À l’image de son confrère de chez Hexavest, Yann Furic, de la Financière des professionnels, estime que l’entreprise Metro cadre parfaitement avec le type de titres qu’un investisseur prudent à la recherche d’un rendement décent à long terme pourrait rechercher. «C’est un titre défensif du secteur de la consommation de base. La qualité de l’équipe de gestion n’est plus à démontrer, de même que la constance de leurs résultats : que ce soit sur le plan des marges ou du rendement de capital.»

Il note également la variété de son offre de produits. «L’entreprise a un spectre assez large : elle peut convenir aux consommateurs à la recherche de plus bas prix (Super C), comme à ceux qui sont intéressés par les produits plus spécialisés (Adonis, Première Moisson, etc.).» Le gestionnaire de portefeuille souligne de plus la faiblesse de l’indice de volatilité du titre de l’épicier québécois. «Avec un coefficient bêta de 0,7, il est en deçà de l’indice du marché canadien et affichera ainsi moins de volatilité en cas de soubresauts boursiers.»

Il fait aussi remarquer que Metro a tendance à augmenter le dividende qu’il verse à ses actionnaires chaque année et qu’avec la réduction de leur dette depuis l’achat de Jean Coutu (PJC), il devrait bientôt recommencer à racheter de leurs propres actions. À noter que Metro verse un dividende trimestriel depuis plus de 24 ans. Les dividendes versés en 2017 représentaient 24,5 % du bénéfice net ajusté de 2016. Le rendement du dividende de Metro est d’environ 1,62 %.

Il estime par ailleurs que l’achat de PJC commence déjà à porter ses fruits. «Elle a utilisé sensiblement la même stratégie que Loblaw avec Shoppers Drug Mart/Pharmaprix. Metro avait jugé qu’il pouvait réaliser des économies d’environ 75 M$ sur trois ans grâce à la synergie. Elle en a déjà réalisé 30,9 M$, ce qui laisse présager qu’elle pourrait même dépasser son objectif avant le temps.»

AUTOMATIVE PROPERTIES REAL ESTATE INVESTMENT TRUST (REIT)
(Tor., APR.UN, 10,58 $)
Capitalisation boursière : 336 M$

«C’est un modèle d’affaires un peu unique au Canada», précise M. Furic. «C’est une fiducie immobilière, enregistrée depuis juillet 2015, qui se concentre sur l’immobilier de concessionnaires automobiles.» Et des concessionnaires auto, il y en a beaucoup au pays, renchérit-il. «Il y a presque autant de concessionnaires automobiles qu’il y a d’épiceries.
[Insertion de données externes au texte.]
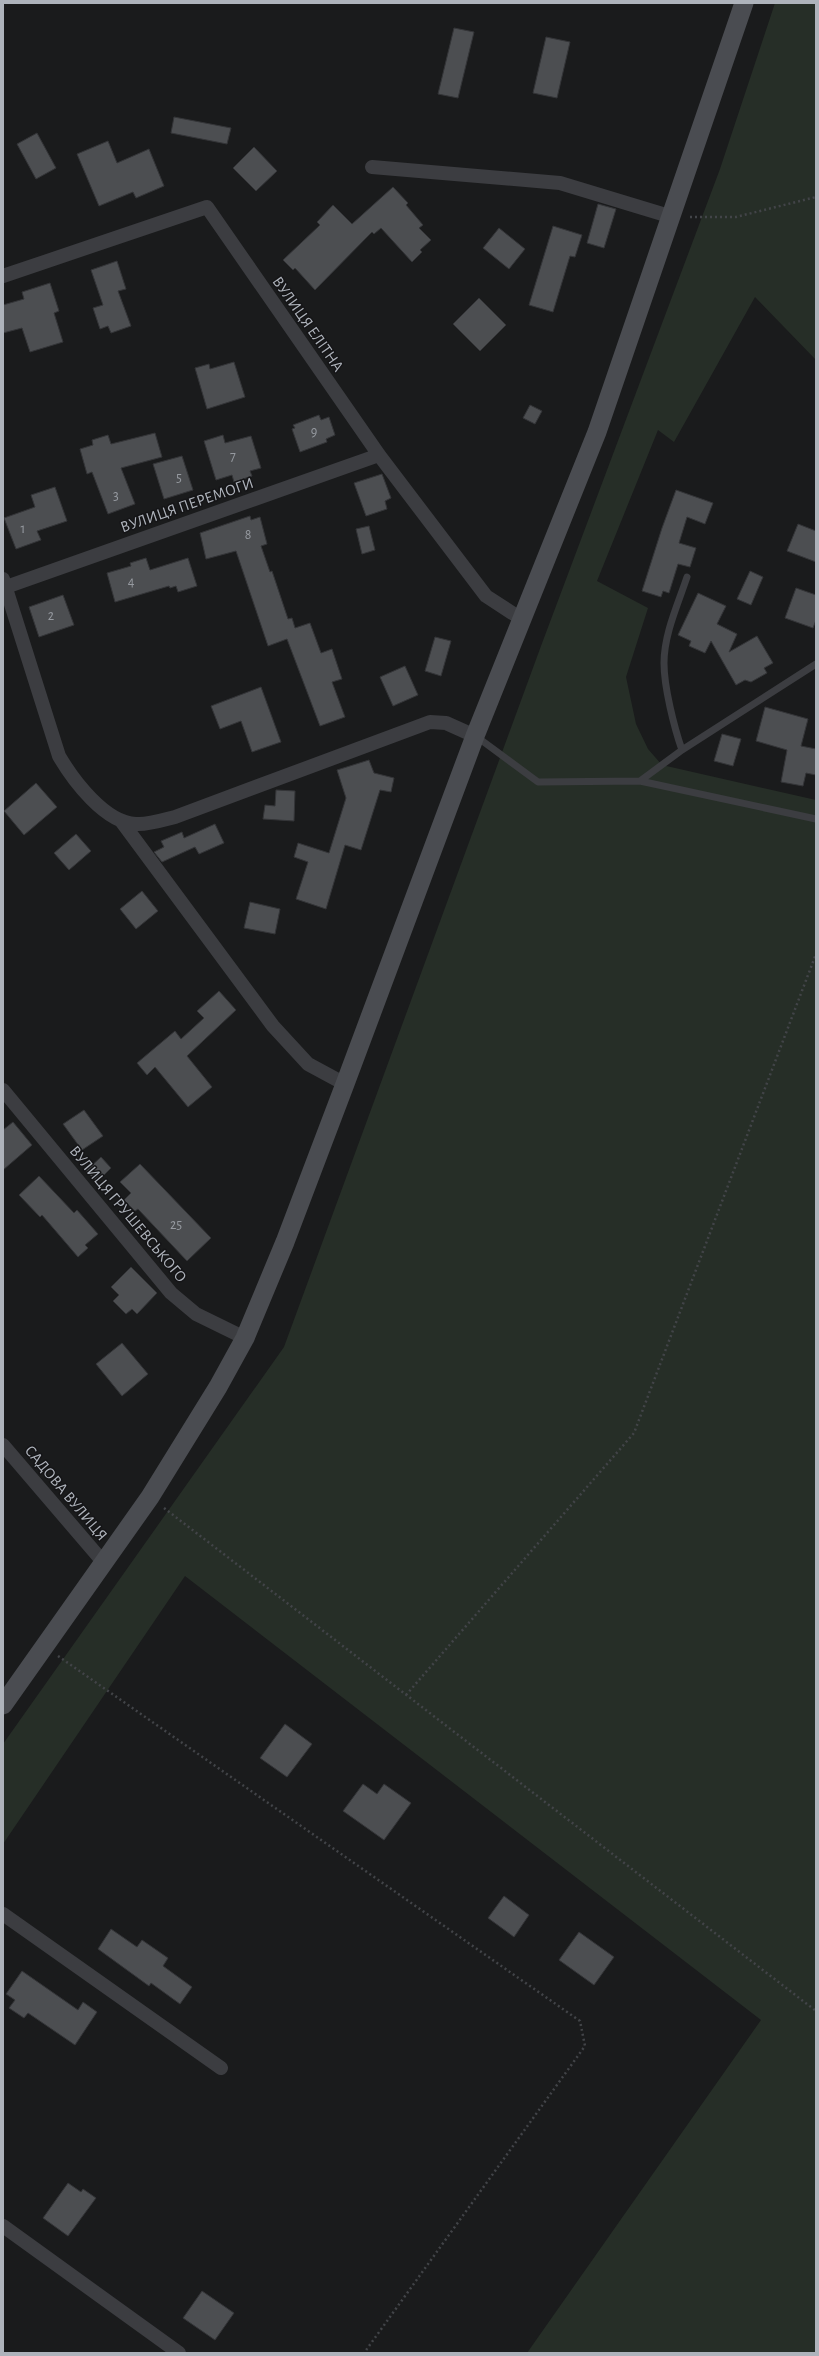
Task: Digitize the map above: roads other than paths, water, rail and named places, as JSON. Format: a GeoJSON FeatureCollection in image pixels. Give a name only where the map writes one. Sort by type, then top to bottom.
{"type":"FeatureCollection","features":[{"type":"Feature","properties":{"kind":"main road"},"geometry":{"type":"LineString","coordinates":[[3,1705],[150,1497],[218,1387],[245,1338],[285,1242],[346,1084],[475,736],[523,620],[597,432],[669,216],[744,3]]}},
{"type":"Feature","properties":{"kind":"street"},"geometry":{"type":"LineString","coordinates":[[372,167],[560,183],[669,216]]}},
{"type":"Feature","properties":{"kind":"street","name":"ВУЛИЦЯ ЕЛІТНА"},"geometry":{"type":"LineString","coordinates":[[3,276],[207,207],[379,456],[486,596],[523,620]]}},
{"type":"Feature","properties":{"kind":"street","name":"ВУЛИЦЯ ПЕРЕМОГИ"},"geometry":{"type":"LineString","coordinates":[[4,583],[379,456]]}},
{"type":"Feature","properties":{"kind":"street"},"geometry":{"type":"LineString","coordinates":[[4,583],[59,756],[69,772],[94,802],[122,822],[273,1026],[308,1064],[346,1084]]}},
{"type":"Feature","properties":{"kind":"street"},"geometry":{"type":"LineString","coordinates":[[122,822],[136,825],[175,817],[430,722],[446,723],[475,736]]}},
{"type":"Feature","properties":{"kind":"street","name":"ВУЛИЦЯ ГРУШЕВСЬКОГО"},"geometry":{"type":"LineString","coordinates":[[3,1090],[171,1292],[196,1314],[245,1338]]}},
{"type":"Feature","properties":{"kind":"street","name":"САДОВА ВУЛИЦЯ"},"geometry":{"type":"LineString","coordinates":[[3,1445],[104,1563]]}},
{"type":"Feature","properties":{"kind":"street"},"geometry":{"type":"LineString","coordinates":[[3,1914],[221,2068]]}},
{"type":"Feature","properties":{"kind":"street"},"geometry":{"type":"LineString","coordinates":[[3,2226],[179,2353]]}},
{"type":"Feature","properties":{"kind":"lane"},"geometry":{"type":"LineString","coordinates":[[682,750],[674,726],[664,663],[670,626],[687,577]]}},
{"type":"Feature","properties":{"kind":"lane"},"geometry":{"type":"LineString","coordinates":[[640,781],[682,750],[816,664]]}},
{"type":"Feature","properties":{"kind":"lane"},"geometry":{"type":"LineString","coordinates":[[475,736],[538,782],[640,781],[816,819]]}}]}
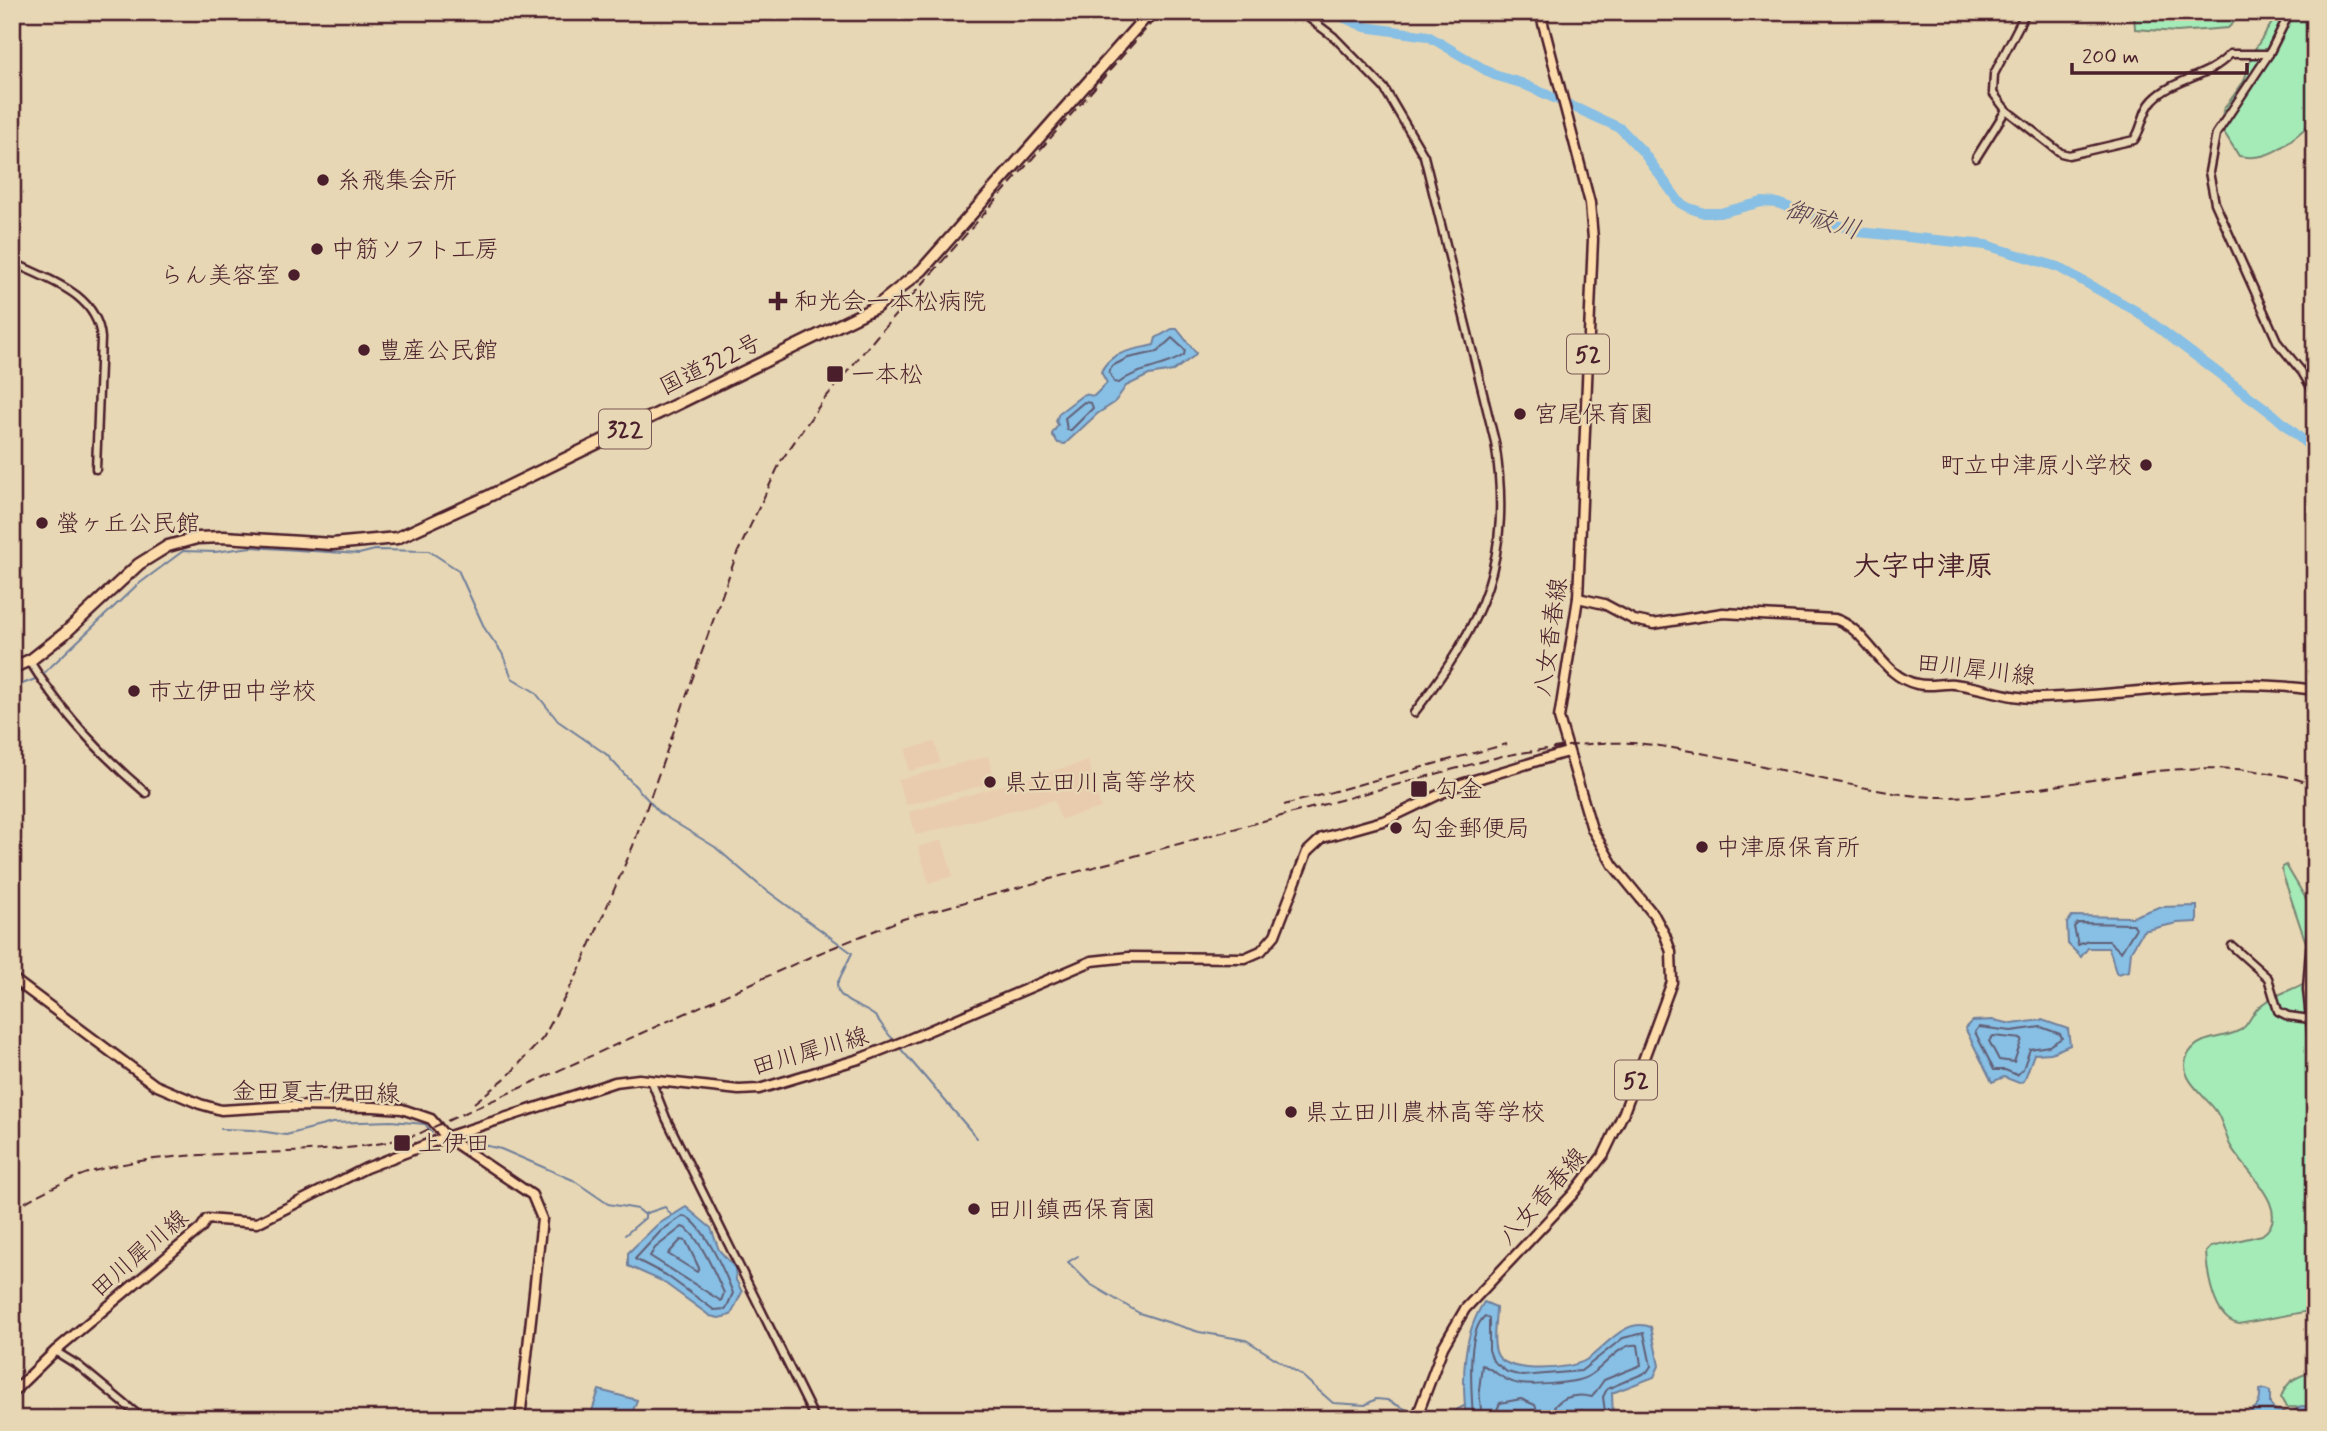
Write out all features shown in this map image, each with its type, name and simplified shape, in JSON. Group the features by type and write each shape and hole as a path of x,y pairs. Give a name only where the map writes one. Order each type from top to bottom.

À peu près 3 500 concessionnaires contre environ 4 600 épiceries !»

L’initiative de ce modèle d’affaires original vient du plus important propriétaire de concessions automobiles du Canada, le groupe Dilawri. Ce dernier possède de nombreuses concessions réparties dans tout le Canada qui représentent plusieurs marques de véhicules. «L’idée, à la base, c’était de monétiser l’investissement fait dans les bâtiments et de libérer du capital pour l’achat d’autres concessionnaires ou simplement de grossir les opérations.»

L’initiative de Dilawri, explique-t-il, s’est ensuite élargie à d’autres groupes dont, par exemple, Canada Woodland, à Montréal. Il précise que ces concessionnaires sont exclusivement répartis à Vancouver, Edmonton, Calgary, Toronto, Ottawa et Montréal. «Si un concessionnaire fait faillite, par exemple, le bâtiment risque ainsi de pouvoir rapidement trouver une deuxième vocation.»

Il note que les baux moyens, sur l’ensemble des 55 propriétés qu’ils détiennent, sont d’environ 14 ans et que les loyers augmentent annuellement d’environ 1,5 %. Cela assure, selon lui, une sécurité et une stabilité certaine au titre. «Sans entrer dans les détails techniques, ce qui est bien dans leurs arrangements, appelé triple net lease, c’est qu’ultimement, la responsabilité de s’assurer que le bâtiment est en ordre et qu’il est conforme aux spécificités des marques de voitures qu’il représente revient au concessionnaire.»

Il en existe plus d’une trentaine, de GM à Toyota en passant par Acura et Porsche. Cette variété de marques ajoute à la diversification du titre, mentionne-t-il. Il souligne enfin que le titre verse un dividende annuel attrayant de 0,80 $. Au cours actuel, cela équivaut à un rendement d’environ 7,5 %.